以上に説明した本発明の実施例に係るGm−Cフィルタは、第1のインピーダンスと第2のインピーダンスとが等しくなる構成について説明したが、第1のインピーダンスが第2のインピーダンスと等しくなる程度(第2のインピーダンスの1倍〜1.5倍の範囲内)の構成であればよく、この場合にも本発明の効果を得ることができる。
また、本発明の実施例ではバンドパスフィルタについて説明しているが、バンドパスフィルタに限定する趣旨ではない。OTAとコンダクタとで構成する等価インダクタ回路を有するフィルタ回路であれば、本発明を適用することが可能なのは当然である。

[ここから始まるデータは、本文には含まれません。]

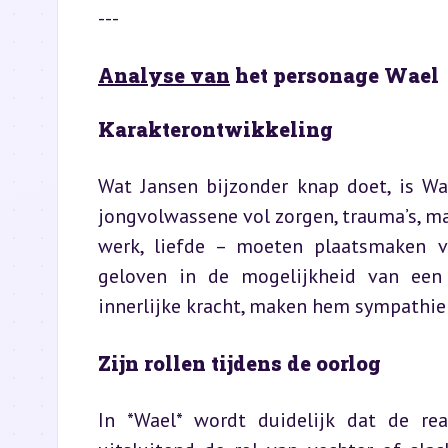
---
Analyse van
 het personage Wael
Karakterontwikkeling
Wat Jansen bijzonder knap doet, is Wa
jongvolwassene vol zorgen, trauma’s, maa
werk, liefde – moeten plaatsmaken voo
geloven in de mogelijkheid van een 
innerlijke kracht, maken hem sympathiek
Zijn rollen tijdens de oorlog
In *Wael* wordt duidelijk dat de rea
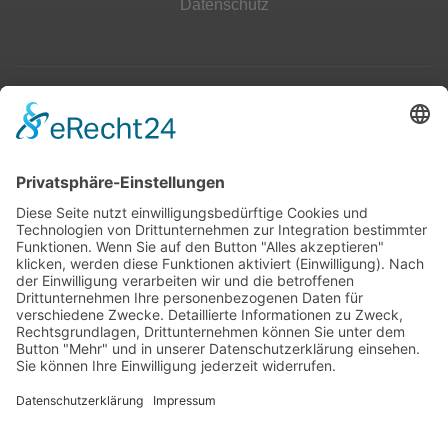
Datenschutz
Top 100
Hot 50
Top Neueinsteiger
Highscores
Jahrescharts
Top 100
Hot 50
Top Neueinsteiger
Highscores
Jahrescharts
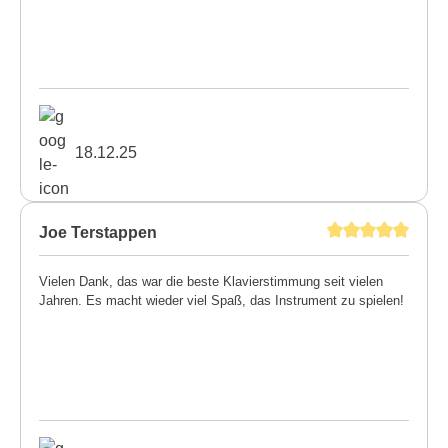
18.12.25
Joe Terstappen
Vielen Dank, das war die beste Klavierstimmung seit vielen
Jahren. Es macht wieder viel Spaß, das Instrument zu spielen!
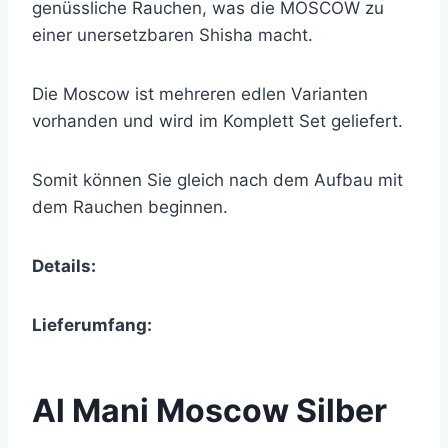
genüssliche Rauchen, was die MOSCOW zu
einer unersetzbaren Shisha macht.
Die Moscow ist mehreren edlen Varianten
vorhanden und wird im Komplett Set geliefert.
Somit können Sie gleich nach dem Aufbau mit
dem Rauchen beginnen.
Details:
Lieferumfang:
Al Mani Moscow Silber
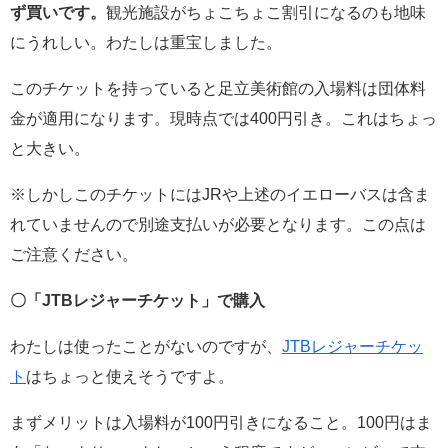
ず買いです。
観光施設がちょこちょこ割引になるのも地味
にうれしい。わたしは重宝しました。
このチケットを持っていると足立美術館の入場料は団体料
金が適用になります。現時点では400円引き。これはちょっ
と大きい。
※しかしこのチケットにはJRや上述のイエローバスは含ま
れていませんので別途支払いが必要となります。この点は
ご注意ください。
〇「JTBレジャーチケット」で購入
わたしは使ったことがないのですが、
JTBレジャーチケッ
ト
はちょっと使えそうですよ。
まずメリットは入場料が100円引きになること。100円はま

本発明の実施例に係るGm−Cフィルタの構成例を示す図である。 Gm−Cフィルタ10とGm−Cフィルタ50とに同じ正弦波信号を入力した場合にOTA12に入力される信号を示す図である。 本実施例に係るGm−Cフィルタの入出力特性を示す図である。 本実施例に係るバンドパスフィルタの設計手順の例を説明する図である。 ラジオ用IC回路に使用するGm−Cフィルタの従来例を示す図である。 OTAの入出力特性を示す図である。
符号の説明
10 ・・・ Gm−Cフィルタ
11 ・・・ フローティング部
12〜15・・・ OTA


Claims (5)

  1. 複数の演算相互トランスコンダクタンス増幅器とキャパシタとで構成する等価インダクタ回路を有するGm−Cフィルタであって、
    フローティング部に設けられた等価インダクタ回路から見て入力側のインピーダンスである第1のインピーダンスが、前記フローティング部に設けられた等価インダクタ回路から見て出力側のインピーダンスである第2のインピーダンスと同程度に小さいインピーダンスである、
    ことを特徴とするGm−Cフィルタ。
  2. フローティング部は前記等価インダクタ回路とキャパシタンスの等しい2つのキャパシタとで構成され、該キャパシタは前記等価インダクタ回路の入力側と出力側とにそれぞれ接続される、
    ことを特徴とする請求項1に記載のGm−Cフィルタ。
  3. 複数の演算相互トランスコンダクタンス増幅器とキャパシタとで構成する等価インダクタ回路を有するGm−Cフィルタであって、
    フローティング部に設けられた等価インダクタ回路から見て入力側のインピーダンスである第1のインピーダンスと、前記フローティング部に設けられた等価インダクタ回路から見て出力側のインピーダンスである第2のインピーダンスと、が等しい、
    ことを特徴とするバンドパスフィルタ。
  4. 前記フローティング部は等価インダクタ回路とキャパシタンスの等しい2つのキャパシタとで構成され、該キャパシタは前記等価インダクタ回路の入力側と出力側とにそれぞれ接続される、
    ことを特徴とする請求項3に記載のバンドパスフィルタ。
  5. 前記フローティング部におけるインダクタンスとキャパシタンスとの積と、複数の演算相互トランスコンダクタンス増幅器とキャパシタとで構成する等価インダクタ回路を有するGm−Cフィルタであって、フローティング部に設けられた等価インダクタ回路から見て入力側のインピーダンスと、前記フローティング部に設けられた等価インダクタ回路から見て出力側のインピーダンスと、が異なるバンドパスフィルタのフローティング部におけるインダクタンスとキャパシタンスとの積と、を等しくすることにより、該バンドパスフィルタと同じ周波数特性を有する、
    ことを特徴とする請求項3に記載のバンドパスフィルタ。